Agus menegaskan, kebijakan nasional terkait subsidi pupuk sebesar 20 persen turut memperkuat ketahanan petani.
“Bisa kita bayangkan beban pertanian mulai berkurang, dan ini berdampak signifikan terhadap nilai tambah di tingkat petani,” ungkapnya.
Sementara itu, Kepala Kantor Perwakilan Bank Indonesia Provinsi Banten, Ameriza M. Moesa, mengatakan bahwa GNPIP merupakan bentuk nyata sinergi antarinstansi dalam menjaga stabilitas harga pangan sekaligus meningkatkan kesejahteraan petani.
“Kami ingin produktivitas pertanian tidak hanya menjaga stabilitas harga, tapi juga meningkatkan kesejahteraan petani. Tahun ini inflasi di Banten Alhamdulillah terkendali di angka 2,31 persen, masih dalam target nasional,” ujar Ameriza.

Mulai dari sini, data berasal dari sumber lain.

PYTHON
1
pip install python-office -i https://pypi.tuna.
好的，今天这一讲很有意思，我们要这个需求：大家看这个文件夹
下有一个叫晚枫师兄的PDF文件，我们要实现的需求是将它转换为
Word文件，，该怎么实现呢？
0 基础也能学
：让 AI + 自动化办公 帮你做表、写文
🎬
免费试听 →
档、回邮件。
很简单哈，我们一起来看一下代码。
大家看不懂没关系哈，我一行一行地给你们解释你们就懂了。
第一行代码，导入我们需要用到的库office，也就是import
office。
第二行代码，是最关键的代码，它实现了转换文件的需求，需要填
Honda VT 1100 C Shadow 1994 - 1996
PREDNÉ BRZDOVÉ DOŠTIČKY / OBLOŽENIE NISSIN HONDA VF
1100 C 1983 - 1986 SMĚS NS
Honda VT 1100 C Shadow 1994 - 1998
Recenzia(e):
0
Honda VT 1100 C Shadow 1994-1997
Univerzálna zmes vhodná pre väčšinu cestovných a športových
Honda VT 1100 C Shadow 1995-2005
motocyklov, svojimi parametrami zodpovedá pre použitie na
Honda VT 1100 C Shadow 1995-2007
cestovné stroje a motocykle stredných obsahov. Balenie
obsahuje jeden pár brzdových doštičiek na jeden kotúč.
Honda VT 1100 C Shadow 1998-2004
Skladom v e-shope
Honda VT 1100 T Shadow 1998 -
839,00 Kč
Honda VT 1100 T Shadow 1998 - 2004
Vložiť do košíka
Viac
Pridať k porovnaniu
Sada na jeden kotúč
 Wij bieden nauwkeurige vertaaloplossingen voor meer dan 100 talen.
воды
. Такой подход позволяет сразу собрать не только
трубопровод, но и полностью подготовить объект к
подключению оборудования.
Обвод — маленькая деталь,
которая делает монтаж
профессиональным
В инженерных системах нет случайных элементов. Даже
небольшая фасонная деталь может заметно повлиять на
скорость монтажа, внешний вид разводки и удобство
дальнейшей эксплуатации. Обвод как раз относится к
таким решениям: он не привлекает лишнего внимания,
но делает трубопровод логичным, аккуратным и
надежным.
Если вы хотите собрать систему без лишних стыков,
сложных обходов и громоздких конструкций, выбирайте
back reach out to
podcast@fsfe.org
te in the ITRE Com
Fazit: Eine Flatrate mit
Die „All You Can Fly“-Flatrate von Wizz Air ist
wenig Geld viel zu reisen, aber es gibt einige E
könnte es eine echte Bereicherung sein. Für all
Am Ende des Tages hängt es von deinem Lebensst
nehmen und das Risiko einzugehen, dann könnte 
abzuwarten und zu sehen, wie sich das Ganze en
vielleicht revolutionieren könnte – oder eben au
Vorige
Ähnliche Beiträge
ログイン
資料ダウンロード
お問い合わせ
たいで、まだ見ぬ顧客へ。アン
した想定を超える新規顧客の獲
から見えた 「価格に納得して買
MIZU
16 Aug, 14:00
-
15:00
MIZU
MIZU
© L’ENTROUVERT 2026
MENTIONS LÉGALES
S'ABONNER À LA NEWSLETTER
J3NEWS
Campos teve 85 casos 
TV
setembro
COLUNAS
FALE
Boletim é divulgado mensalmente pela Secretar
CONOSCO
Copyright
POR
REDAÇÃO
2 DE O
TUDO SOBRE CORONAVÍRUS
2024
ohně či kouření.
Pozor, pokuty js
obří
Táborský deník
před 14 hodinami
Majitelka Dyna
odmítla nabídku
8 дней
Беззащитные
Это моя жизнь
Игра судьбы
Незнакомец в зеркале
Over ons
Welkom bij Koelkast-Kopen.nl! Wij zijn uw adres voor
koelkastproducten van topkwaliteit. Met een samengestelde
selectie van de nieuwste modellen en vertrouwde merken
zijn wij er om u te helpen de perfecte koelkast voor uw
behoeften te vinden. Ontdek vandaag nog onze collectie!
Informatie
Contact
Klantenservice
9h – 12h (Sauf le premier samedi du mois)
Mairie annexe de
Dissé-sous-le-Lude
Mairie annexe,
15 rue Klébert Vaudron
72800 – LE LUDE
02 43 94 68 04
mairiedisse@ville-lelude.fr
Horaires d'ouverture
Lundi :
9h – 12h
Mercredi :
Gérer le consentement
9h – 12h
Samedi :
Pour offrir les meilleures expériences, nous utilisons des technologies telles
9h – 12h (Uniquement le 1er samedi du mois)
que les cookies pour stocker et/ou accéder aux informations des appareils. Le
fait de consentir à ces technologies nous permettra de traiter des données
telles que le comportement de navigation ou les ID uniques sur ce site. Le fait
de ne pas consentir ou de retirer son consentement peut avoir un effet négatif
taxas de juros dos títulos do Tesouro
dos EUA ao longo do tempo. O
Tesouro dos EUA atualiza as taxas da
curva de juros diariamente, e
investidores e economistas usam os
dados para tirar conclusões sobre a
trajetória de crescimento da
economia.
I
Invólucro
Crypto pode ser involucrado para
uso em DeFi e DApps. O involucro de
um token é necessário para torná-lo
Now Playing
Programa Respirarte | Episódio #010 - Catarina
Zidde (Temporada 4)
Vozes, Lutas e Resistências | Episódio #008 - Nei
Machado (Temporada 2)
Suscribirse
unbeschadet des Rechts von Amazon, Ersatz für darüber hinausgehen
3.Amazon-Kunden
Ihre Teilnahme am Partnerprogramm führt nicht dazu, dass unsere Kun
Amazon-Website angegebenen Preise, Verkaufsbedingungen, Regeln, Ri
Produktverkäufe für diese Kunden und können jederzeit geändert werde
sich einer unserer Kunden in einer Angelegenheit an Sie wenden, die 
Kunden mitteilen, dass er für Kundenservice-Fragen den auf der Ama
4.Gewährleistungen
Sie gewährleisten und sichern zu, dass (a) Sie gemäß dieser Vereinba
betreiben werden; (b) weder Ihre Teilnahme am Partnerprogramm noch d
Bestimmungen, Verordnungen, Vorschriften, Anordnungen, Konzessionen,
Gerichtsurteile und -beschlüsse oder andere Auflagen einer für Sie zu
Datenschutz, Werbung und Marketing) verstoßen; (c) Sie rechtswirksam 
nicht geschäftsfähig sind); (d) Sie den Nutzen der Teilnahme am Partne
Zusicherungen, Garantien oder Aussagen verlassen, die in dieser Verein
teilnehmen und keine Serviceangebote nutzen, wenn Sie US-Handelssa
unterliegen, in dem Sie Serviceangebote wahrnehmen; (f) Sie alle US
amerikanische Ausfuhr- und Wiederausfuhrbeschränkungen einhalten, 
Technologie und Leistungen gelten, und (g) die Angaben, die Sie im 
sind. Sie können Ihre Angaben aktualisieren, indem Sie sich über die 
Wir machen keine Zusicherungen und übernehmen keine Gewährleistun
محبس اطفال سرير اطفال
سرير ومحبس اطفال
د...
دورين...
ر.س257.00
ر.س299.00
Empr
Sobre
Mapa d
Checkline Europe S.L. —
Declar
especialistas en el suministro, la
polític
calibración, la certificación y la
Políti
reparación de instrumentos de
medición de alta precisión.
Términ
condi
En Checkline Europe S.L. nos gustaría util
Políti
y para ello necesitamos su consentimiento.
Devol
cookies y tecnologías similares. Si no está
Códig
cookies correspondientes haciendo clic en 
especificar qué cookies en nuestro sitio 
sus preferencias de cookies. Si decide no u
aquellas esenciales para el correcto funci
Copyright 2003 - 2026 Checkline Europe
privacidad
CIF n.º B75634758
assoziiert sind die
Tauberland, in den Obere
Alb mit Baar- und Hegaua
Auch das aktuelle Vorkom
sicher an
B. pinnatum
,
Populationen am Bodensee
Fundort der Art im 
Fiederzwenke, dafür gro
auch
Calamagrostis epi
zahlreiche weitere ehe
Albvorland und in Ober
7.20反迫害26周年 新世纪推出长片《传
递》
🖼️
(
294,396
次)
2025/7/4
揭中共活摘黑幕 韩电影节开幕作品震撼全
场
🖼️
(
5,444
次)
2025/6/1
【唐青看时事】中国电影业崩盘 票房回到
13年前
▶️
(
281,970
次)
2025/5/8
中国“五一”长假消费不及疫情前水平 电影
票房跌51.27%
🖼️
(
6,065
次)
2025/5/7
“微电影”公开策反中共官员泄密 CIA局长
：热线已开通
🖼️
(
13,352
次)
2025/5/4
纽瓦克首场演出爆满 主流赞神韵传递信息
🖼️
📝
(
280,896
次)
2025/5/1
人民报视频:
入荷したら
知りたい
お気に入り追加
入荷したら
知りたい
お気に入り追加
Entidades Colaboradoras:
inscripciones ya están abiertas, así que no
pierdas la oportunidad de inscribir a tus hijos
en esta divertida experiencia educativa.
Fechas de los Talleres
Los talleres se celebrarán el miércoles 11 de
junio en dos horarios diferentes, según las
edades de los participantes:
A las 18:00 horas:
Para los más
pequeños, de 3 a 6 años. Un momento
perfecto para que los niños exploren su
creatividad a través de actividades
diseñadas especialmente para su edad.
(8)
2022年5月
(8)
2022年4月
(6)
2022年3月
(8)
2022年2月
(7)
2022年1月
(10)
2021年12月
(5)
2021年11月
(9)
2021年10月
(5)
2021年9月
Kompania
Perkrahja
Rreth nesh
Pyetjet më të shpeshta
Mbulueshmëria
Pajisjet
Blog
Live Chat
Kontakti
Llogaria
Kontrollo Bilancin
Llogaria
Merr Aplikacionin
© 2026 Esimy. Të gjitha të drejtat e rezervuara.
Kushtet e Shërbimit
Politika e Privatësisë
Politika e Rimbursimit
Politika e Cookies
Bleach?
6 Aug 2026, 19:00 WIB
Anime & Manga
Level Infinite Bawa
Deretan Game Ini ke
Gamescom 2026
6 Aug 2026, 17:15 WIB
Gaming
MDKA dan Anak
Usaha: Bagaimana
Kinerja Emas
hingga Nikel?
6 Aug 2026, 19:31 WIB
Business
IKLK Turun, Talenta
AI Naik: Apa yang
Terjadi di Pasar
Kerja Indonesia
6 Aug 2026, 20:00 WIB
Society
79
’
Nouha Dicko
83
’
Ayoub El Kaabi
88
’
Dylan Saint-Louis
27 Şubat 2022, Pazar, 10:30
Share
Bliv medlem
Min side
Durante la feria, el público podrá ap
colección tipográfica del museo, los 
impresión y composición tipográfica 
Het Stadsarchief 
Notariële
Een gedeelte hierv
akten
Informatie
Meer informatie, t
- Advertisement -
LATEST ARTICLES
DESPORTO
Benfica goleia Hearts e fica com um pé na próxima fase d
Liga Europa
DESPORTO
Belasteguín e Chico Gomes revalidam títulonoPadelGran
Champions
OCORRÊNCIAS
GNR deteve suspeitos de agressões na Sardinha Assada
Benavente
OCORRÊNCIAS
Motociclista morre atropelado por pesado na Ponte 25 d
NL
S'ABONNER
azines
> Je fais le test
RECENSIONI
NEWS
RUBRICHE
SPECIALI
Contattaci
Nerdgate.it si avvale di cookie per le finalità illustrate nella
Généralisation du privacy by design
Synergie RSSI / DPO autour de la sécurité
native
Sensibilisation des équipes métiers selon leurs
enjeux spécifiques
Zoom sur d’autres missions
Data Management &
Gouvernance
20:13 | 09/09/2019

Ia menyebut, Banten juga mencatat pertumbuhan ekonomi yang positif, mencapai 5,3 persen, lebih tinggi dibandingkan rata-rata nasional.
Namun, ia mengingatkan agar capaian tersebut tidak membuat daerah terlena.
“Meskipun inflasi dan pertumbuhan ekonomi kita bagus, tantangan tetap ada. Kita harus meningkatkan produktivitas, menjaga efisiensi distribusi, dan mengantisipasi dampak perubahan iklim,” katanya.
Ameriza menambahkan, Bank Indonesia menjalankan strategi pengendalian pangan melalui empat aspek utama atau 4K, yakni keterjangkauan harga, ketersediaan pasokan, kelancaran distribusi, dan komunikasi efektif.
“Selama tahun ini, kita telah melaksanakan 462 kali Gerakan Pangan Murah di seluruh Provinsi Banten, serta kerja sama antar daerah untuk menjaga pasokan bahan pokok seperti beras, ayam, telur, dan ikan,” jelasnya.
Selain itu, BI juga menyalurkan berbagai bantuan alat dan sarana pertanian seperti combine harvester, hand tractor, greenhouse, dan sistem pertanian berbasis teknologi (IoT).
Dukungan ini diharapkan dapat mendorong petani muda agar tertarik kembali ke sektor pertanian melalui penerapan smart farming.